Tragedi Ledakan Amunisi di Garut: DPR Serukan Evaluasi Total Prosedur Pemusnahan TNI

Tragedi Ledakan Amunisi di Garut: DPR Serukan Evaluasi Total Prosedur Pemusnahan TNI

Dewan Perwakilan Rakyat (DPR) mendesak Tentara Nasional Indonesia (TNI) untuk segera melakukan revisi menyeluruh terhadap standar operasional prosedur (SOP) terkait pemusnahan amunisi yang sudah tidak layak pakai. Desakan ini muncul sebagai respons atas insiden ledakan dahsyat di Desa Sagara, Kecamatan Cibalong, Garut, Jawa Barat, yang mengakibatkan jatuhnya 13 korban jiwa, termasuk anggota TNI dan warga sipil.

Wakil Ketua Komisi I DPR RI, Dave Laksono, menyatakan bahwa peristiwa tragis ini menjadi sorotan tajam terhadap perlunya pembenahan mendasar dalam pengelolaan dan pemusnahan amunisi oleh TNI. Ia menekankan bahwa revisi kebijakan pemusnahan amunisi adalah langkah krusial untuk mencegah terulangnya kejadian serupa di masa mendatang.

"TNI perlu melakukan evaluasi secara komprehensif terhadap seluruh aspek prosedur pemusnahan amunisi. Investigasi mendalam juga harus dilakukan untuk memastikan apakah standar operasional telah dijalankan dengan benar dan sesuai dengan protokol keamanan yang berlaku," tegas Dave.

Selain evaluasi dan investigasi, Dave Laksono juga menyampaikan sejumlah rekomendasi penting:

  • Peningkatan Pengawasan: Pemerintah dan TNI harus meningkatkan pengawasan terhadap seluruh proses pemusnahan amunisi, mulai dari penyimpanan hingga pelaksanaan pemusnahan.
  • Audit Prosedur Keamanan: Audit berkala terhadap prosedur keamanan harus dilakukan untuk mengidentifikasi potensi celah dan kerentanan yang dapat memicu insiden.
  • Sosialisasi kepada Masyarakat: Sosialisasi yang intensif kepada masyarakat di sekitar lokasi pemusnahan amunisi sangat penting untuk meningkatkan kesadaran akan risiko dan langkah-langkah pencegahan yang perlu diambil.
  • Santunan bagi Keluarga Korban: Pemerintah dan TNI harus memberikan santunan yang layak kepada keluarga korban sebagai bentuk tanggung jawab dan dukungan moral.
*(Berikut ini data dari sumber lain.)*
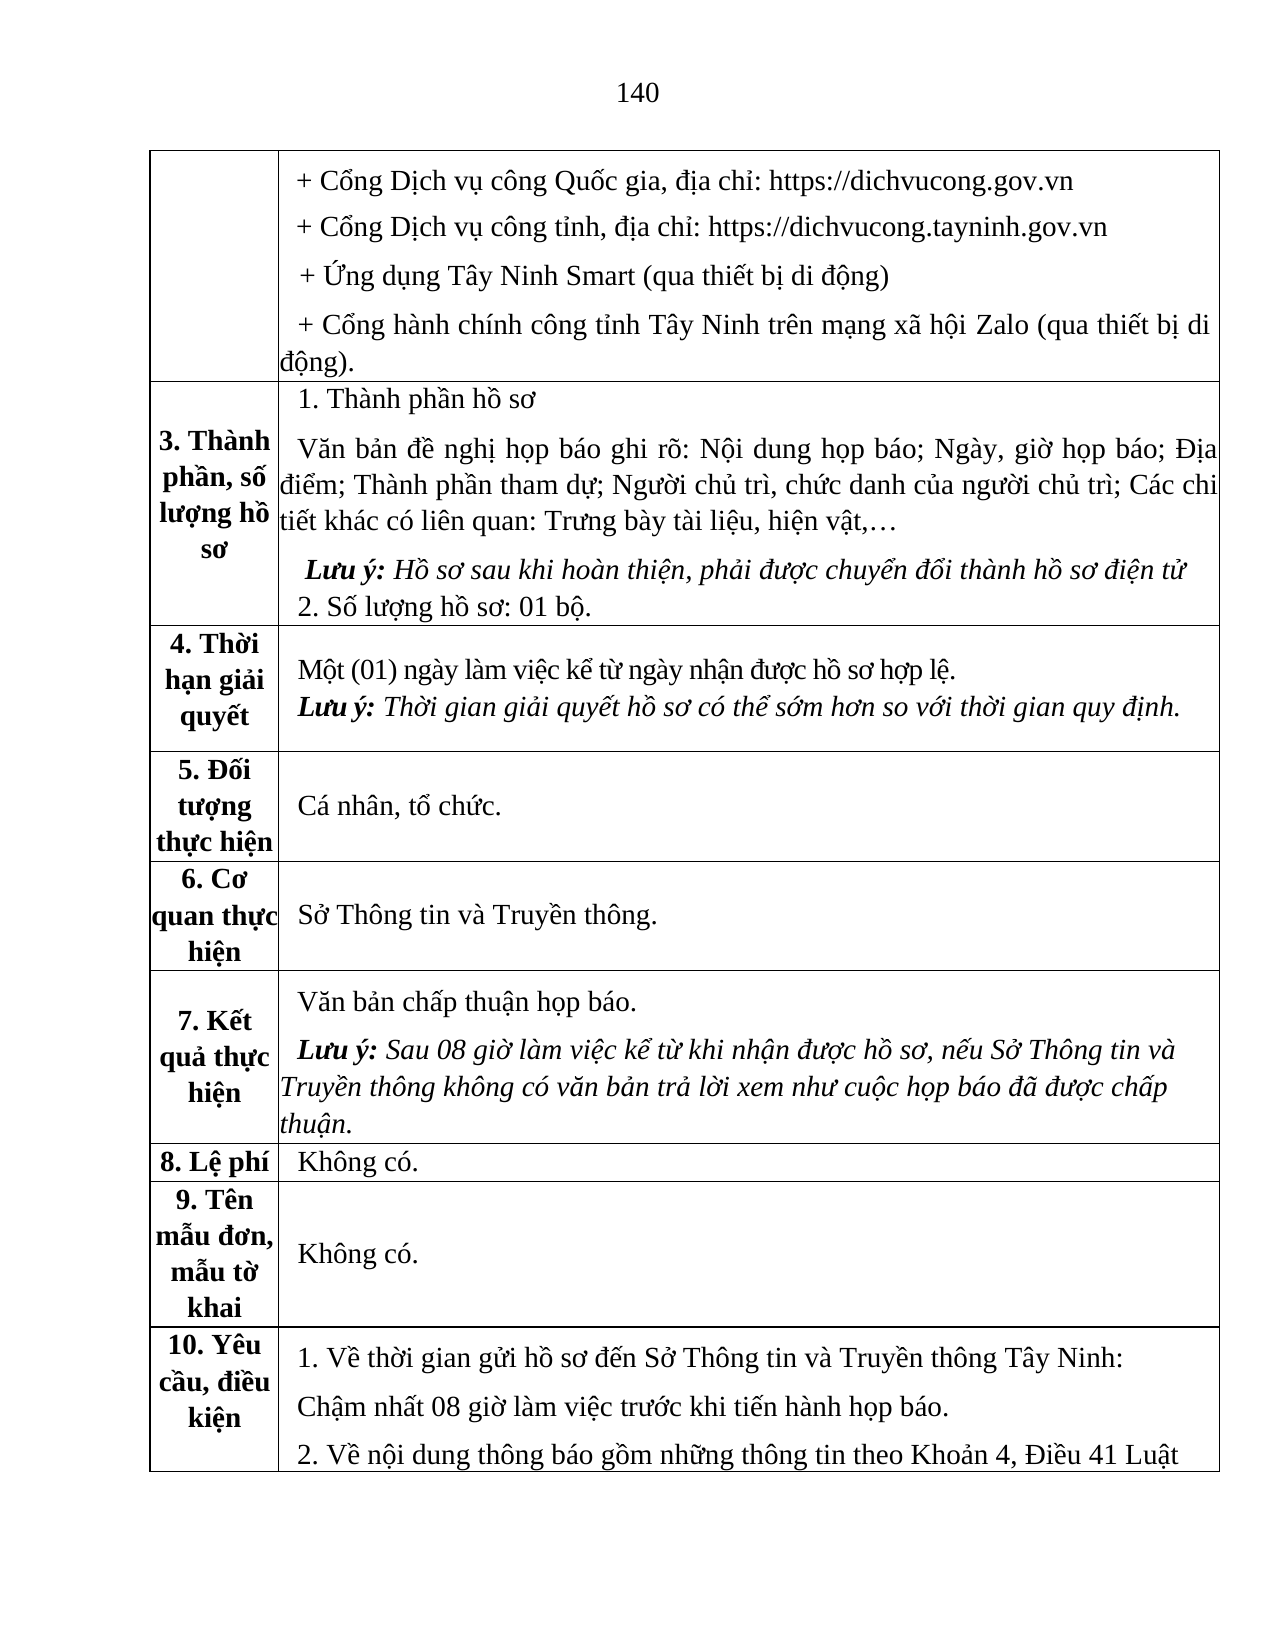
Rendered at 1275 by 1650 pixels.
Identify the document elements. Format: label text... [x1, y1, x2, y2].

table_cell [279, 1328, 1219, 1471]
table_cell 7. Kết quả thực hiện [151, 971, 278, 1143]
table_cell Một (01) ngày làm việc kể từ ngày nhận được hồ sơ hợp lệ. Lưu ý: Thời gian giải quyết hồ sơ có thể sớm hơn so với thời gian quy định. [279, 626, 1219, 751]
table_cell 6. Cơ quan thực hiện [151, 862, 278, 970]
table_cell Văn bản chấp thuận họp báo. Lưu ý: Sau 08 giờ làm việc kể từ khi nhận được hồ sơ, nếu Sở Thông tin và Truyền thông không có văn bản trả lời xem như cuộc họp báo đã được chấp thuận. [279, 971, 1219, 1143]
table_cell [151, 1328, 278, 1471]
table_cell Cá nhân, tổ chức. [279, 752, 1219, 861]
table_cell 8. Lệ phí [151, 1144, 278, 1181]
table_cell 5. Đối tượng thực hiện [151, 752, 278, 861]
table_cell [151, 151, 278, 381]
table_cell Không có. [279, 1144, 1219, 1181]
table_cell 4. Thời hạn giải quyết [151, 626, 278, 751]
table_cell Sở Thông tin và Truyền thông. [279, 862, 1219, 970]
table_cell 3. Thành phần, số lượng hồ sơ [151, 382, 278, 625]
table_cell 1. Thành phần hồ sơ Văn bản đề nghị họp báo ghi rõ: Nội dung họp báo; Ngày, giờ họp báo; Địa điểm; Thành phần tham dự; Người chủ trì, chức danh của người chủ trì; Các chi tiết khác có liên quan: Trưng bày tài liệu, hiện vật,… Lưu ý: Hồ sơ sau khi hoàn thiện, phải được chuyển đổi thành hồ sơ điện tử 2. Số lượng hồ sơ: 01 bộ. [279, 382, 1219, 625]
table_cell 9. Tên mẫu đơn, mẫu tờ khai [151, 1182, 278, 1326]
table_cell Không có. [279, 1182, 1219, 1326]
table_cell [279, 151, 1219, 381]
Dave Laksono juga menyampaikan belasungkawa yang mendalam atas tragedi ini. Ia berharap pemerintah dan TNI segera mengambil langkah-langkah konkret untuk memastikan keamanan masyarakat di masa depan.

Sementara itu, Kepala Dinas Penerangan Angkatan Darat (Kadispenad) Brigjen Wahyu Yudhayana menjelaskan kronologi kejadian. Ledakan terjadi saat tim dari Gudang Pusat Amunisi dan Pusat Peralatan TNI AD melakukan penyusunan detonator di salah satu lubang untuk meledakkan amunisi afkir. Diduga, ledakan terjadi secara tiba-tiba saat tim sedang menyusun detonator di dalam lubang tersebut.